Author : R Patrick Widner
The signal light above the airlock door glowed red. Tense seconds passed. The atmosphere in the chamber equalized. Finally the interior doors slid open and the rescue team hustled in carrying an improvised battle stretcher.
The soldier being carried writhed in pain, grabbing the sides of his head. The attendants futilely tried to calm his flailing. Chaos was exploding around them in the fire and smoke. Loud alarms were blaring. Frantic racing shadows darted down hallways.
A voice cut through the din.
“To the ER!” “Get him sedated and on the table! He’s got a live one!”
Misty air swirled and danced as he succumbed to the surgeons tools. There was only blank darkness until he awoke.
She was hovering over him and he didn’t recognize her.
“Hey, soldier,” she said. “You had us worried there for a while. They got it out, though. You’re the first one ever to survive. The doctors from Earth really know what they’re doing. You’re lucky, landing up at this base.”
His head was swimming. Somehow he knew that if he tried to talk, he wouldn’t be able to. He raised his eyes and saw gauze bandages surrounding his vision.
“You just relax there, soldier. You had some serious surgery done on your head. They took an intact egg out of your brain. That’s the first time they’ve been able to get one before it hatched. You’re the first one to survive.”
He closed his eyes and tried to remember, but couldn’t.
“You’re pretty much a hero around here,” she said. “Your squad cleaned out an entire nest and you brought back the first intact specimen we’ve seen. It’s going to be a very valuable tool for the genetics lab. They’ll very likely be able to build a bio-weapon from it.”
He nodded slowly as he drifted away.
“One hundred percent eradication,” General Warren said. “We owe it all to you, soldier.”
The ceremony was starting and soon he would be live on TV in every country in the world that had survived.
“Without that specimen I don’t know what we would have done. Sorry about your fellow soldiers, that was a brutal way to go. The video we recovered shows the forward base being overrun in seconds. How you escaped is a miracle. The others, well, they were all injected almost immediately, and gestation lasts between two and twenty minutes.”
“C’mon, soldier; let’s go let them have a look at the hero.”
Looking out at the crowd he felt a swell of emotion. The President was about to speak and he would be mentioned by name and stand and give a nod to the audience . He would humbly accept his medals, even though he still didn’t quite understand the whole concept.
The opening speeches ended and then the main speech began. Shortly he heard his name mentioned and he nodded at the applause. The second time his name was mentioned, he stood.

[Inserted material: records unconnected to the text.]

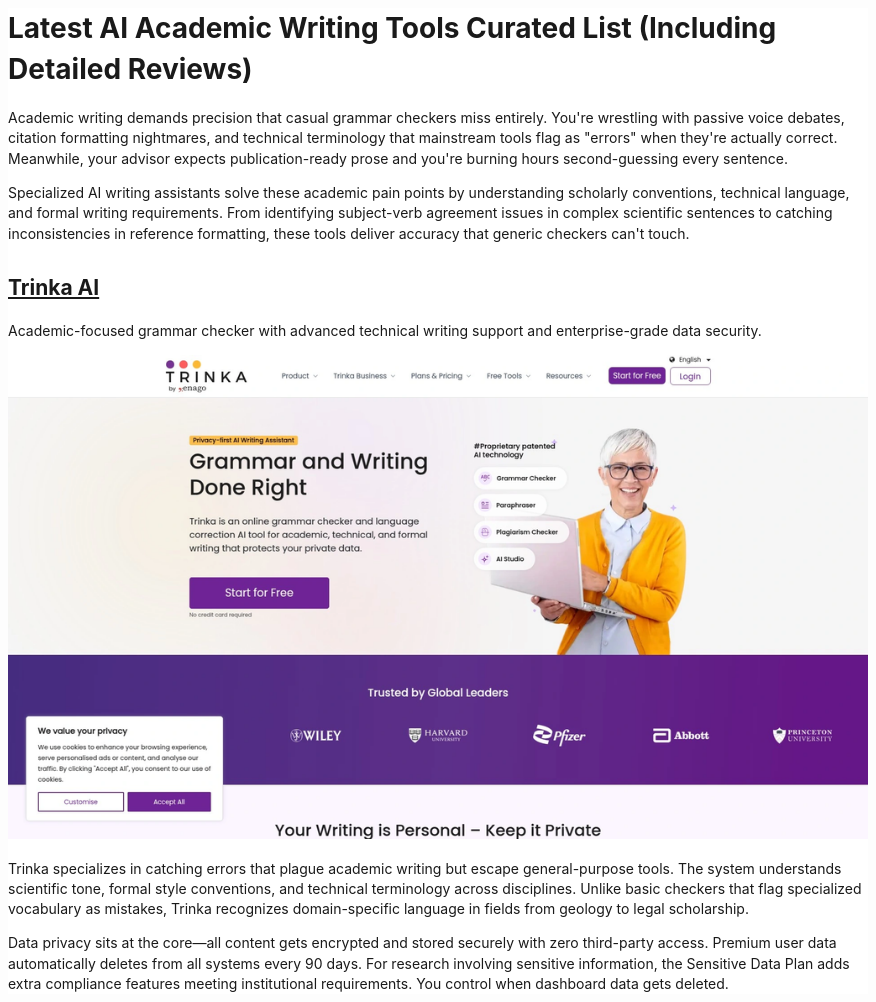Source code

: # Latest AI Academic Writing Tools Curated List (Including Detailed Reviews)

Academic writing demands precision that casual grammar checkers miss entirely. You're wrestling with passive voice debates, citation formatting nightmares, and technical terminology that mainstream tools flag as "errors" when they're actually correct. Meanwhile, your advisor expects publication-ready prose and you're burning hours second-guessing every sentence.

Specialized AI writing assistants solve these academic pain points by understanding scholarly conventions, technical language, and formal writing requirements. From identifying subject-verb agreement issues in complex scientific sentences to catching inconsistencies in reference formatting, these tools deliver accuracy that generic checkers can't touch.

## **[Trinka AI](https://www.trinka.ai)**

Academic-focused grammar checker with advanced technical writing support and enterprise-grade data security.

![Trinka AI Screenshot](image/trinka.webp)


Trinka specializes in catching errors that plague academic writing but escape general-purpose tools. The system understands scientific tone, formal style conventions, and technical terminology across disciplines. Unlike basic checkers that flag specialized vocabulary as mistakes, Trinka recognizes domain-specific language in fields from geology to legal scholarship.

Data privacy sits at the core—all content gets encrypted and stored securely with zero third-party access. Premium user data automatically deletes from all systems every 90 days. For research involving sensitive information, the Sensitive Data Plan adds extra compliance features meeting institutional requirements. You control when dashboard data gets deleted.
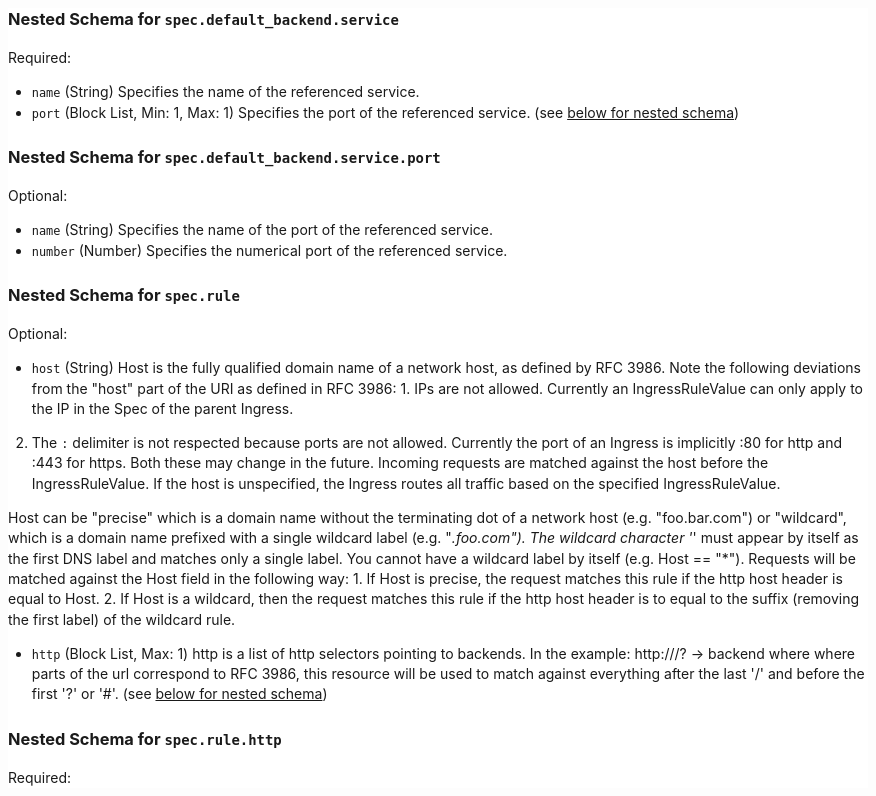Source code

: 
<a id="nestedblock--spec--default_backend--service"></a>
### Nested Schema for `spec.default_backend.service`

Required:

- `name` (String) Specifies the name of the referenced service.
- `port` (Block List, Min: 1, Max: 1) Specifies the port of the referenced service. (see [below for nested schema](#nestedblock--spec--default_backend--service--port))

<a id="nestedblock--spec--default_backend--service--port"></a>
### Nested Schema for `spec.default_backend.service.port`

Optional:

- `name` (String) Specifies the name of the port of the referenced service.
- `number` (Number) Specifies the numerical port of the referenced service.




<a id="nestedblock--spec--rule"></a>
### Nested Schema for `spec.rule`

Optional:

- `host` (String) Host is the fully qualified domain name of a network host, as defined by RFC 3986. Note the following deviations from the "host" part of the URI as defined in RFC 3986: 1. IPs are not allowed. Currently an IngressRuleValue can only apply to
   the IP in the Spec of the parent Ingress.
2. The `:` delimiter is not respected because ports are not allowed.
	  Currently the port of an Ingress is implicitly :80 for http and
	  :443 for https.
Both these may change in the future. Incoming requests are matched against the host before the IngressRuleValue. If the host is unspecified, the Ingress routes all traffic based on the specified IngressRuleValue.

Host can be "precise" which is a domain name without the terminating dot of a network host (e.g. "foo.bar.com") or "wildcard", which is a domain name prefixed with a single wildcard label (e.g. "*.foo.com"). The wildcard character '*' must appear by itself as the first DNS label and matches only a single label. You cannot have a wildcard label by itself (e.g. Host == "*"). Requests will be matched against the Host field in the following way: 1. If Host is precise, the request matches this rule if the http host header is equal to Host. 2. If Host is a wildcard, then the request matches this rule if the http host header is to equal to the suffix (removing the first label) of the wildcard rule.
- `http` (Block List, Max: 1) http is a list of http selectors pointing to backends. In the example: http:///? -> backend where where parts of the url correspond to RFC 3986, this resource will be used to match against everything after the last '/' and before the first '?' or '#'. (see [below for nested schema](#nestedblock--spec--rule--http))

<a id="nestedblock--spec--rule--http"></a>
### Nested Schema for `spec.rule.http`

Required:
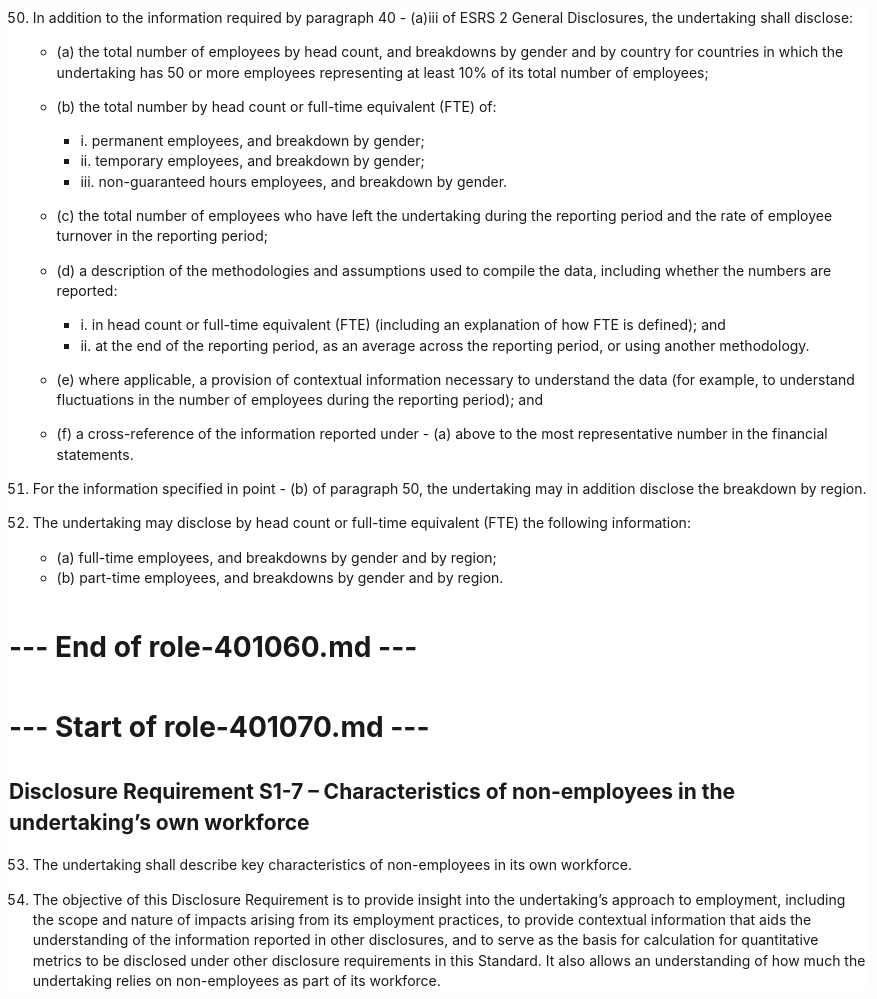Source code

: 50. In addition to the information required by paragraph 40	- (a)iii of ESRS 2 General Disclosures, the undertaking shall disclose:

	- (a) the total number of employees by head count, and breakdowns by gender and by country for countries in which the undertaking has 50 or more employees representing at least 10% of its total number of employees;

	- (b) the total number by head count or full-time equivalent (FTE) of:
		+ i. permanent employees, and breakdown by gender;
		+ ii. temporary employees, and breakdown by gender;
		+ iii. non-guaranteed hours employees, and breakdown by gender.

	- (c) the total number of employees who have left the undertaking during the reporting period and the rate of employee turnover in the reporting period;

	- (d) a description of the methodologies and assumptions used to compile the data, including whether the numbers are reported:
		+ i. in head count or full-time equivalent (FTE) (including an explanation of how FTE is defined); and
		+ ii. at the end of the reporting period, as an average across the reporting period, or using another methodology.

	- (e) where applicable, a provision of contextual information necessary to understand the data (for example, to understand fluctuations in the number of employees during the reporting period); and

	- (f) a cross-reference of the information reported under 	- (a) above to the most representative number in the financial statements.

51. For the information specified in point 	- (b) of paragraph 50, the undertaking may in addition disclose the breakdown by region.

52. The undertaking may disclose by head count or full-time equivalent (FTE) the following information:

	- (a) full-time employees, and breakdowns by gender and by region;
	- (b) part-time employees, and breakdowns by gender and by region. 


# --- End of role-401060.md ---



# --- Start of role-401070.md ---

## Disclosure Requirement S1-7 – Characteristics of non-employees in the undertaking’s own workforce

53. The undertaking shall describe key characteristics of non-employees in its own workforce.

54. The objective of this Disclosure Requirement is to provide insight into the undertaking’s approach to employment, including the scope and nature of impacts arising from its employment practices, to provide contextual information that aids the understanding of the information reported in other disclosures, and to serve as the basis for calculation for quantitative metrics to be disclosed under other disclosure requirements in this Standard. It also allows an understanding of how much the undertaking relies on non-employees as part of its workforce.
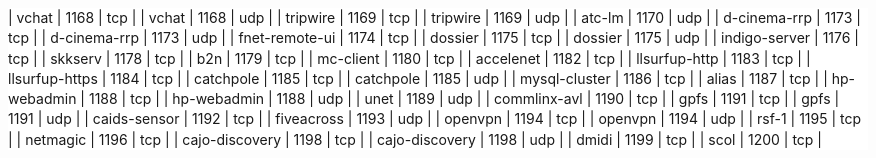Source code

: | vchat                  | 1168  | tcp  |
| vchat                  | 1168  | udp  |
| tripwire               | 1169  | tcp  |
| tripwire               | 1169  | udp  |
| atc-lm                 | 1170  | udp  |
| d-cinema-rrp           | 1173  | tcp  |
| d-cinema-rrp           | 1173  | udp  |
| fnet-remote-ui         | 1174  | tcp  |
| dossier                | 1175  | tcp  |
| dossier                | 1175  | udp  |
| indigo-server          | 1176  | tcp  |
| skkserv                | 1178  | tcp  |
| b2n                    | 1179  | tcp  |
| mc-client              | 1180  | tcp  |
| accelenet              | 1182  | tcp  |
| llsurfup-http          | 1183  | tcp  |
| llsurfup-https         | 1184  | tcp  |
| catchpole              | 1185  | tcp  |
| catchpole              | 1185  | udp  |
| mysql-cluster          | 1186  | tcp  |
| alias                  | 1187  | tcp  |
| hp-webadmin            | 1188  | tcp  |
| hp-webadmin            | 1188  | udp  |
| unet                   | 1189  | udp  |
| commlinx-avl           | 1190  | tcp  |
| gpfs                   | 1191  | tcp  |
| gpfs                   | 1191  | udp  |
| caids-sensor           | 1192  | tcp  |
| fiveacross             | 1193  | udp  |
| openvpn                | 1194  | tcp  |
| openvpn                | 1194  | udp  |
| rsf-1                  | 1195  | tcp  |
| netmagic               | 1196  | tcp  |
| cajo-discovery         | 1198  | tcp  |
| cajo-discovery         | 1198  | udp  |
| dmidi                  | 1199  | tcp  |
| scol                   | 1200  | tcp  |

Suddenly he felt a throbbing pulse of pain from his right eye. He grabbed his head and screamed. His eyeball popped from its socket and dangled on his cheek. Behind it a dull gray orb pushed out.
The pressure behind the egg burst it from its socket and it launched above the crowd. Still in mid-air, it erupted into a frenzy of claws and teeth.
It landed thrashing and slashing. Every human it killed, it grew a little. Soon it dominated the landscape and it wandered away destroying everything it encountered.
A single tear ran down the soldier’s cheek as he watched his baby go off into the world.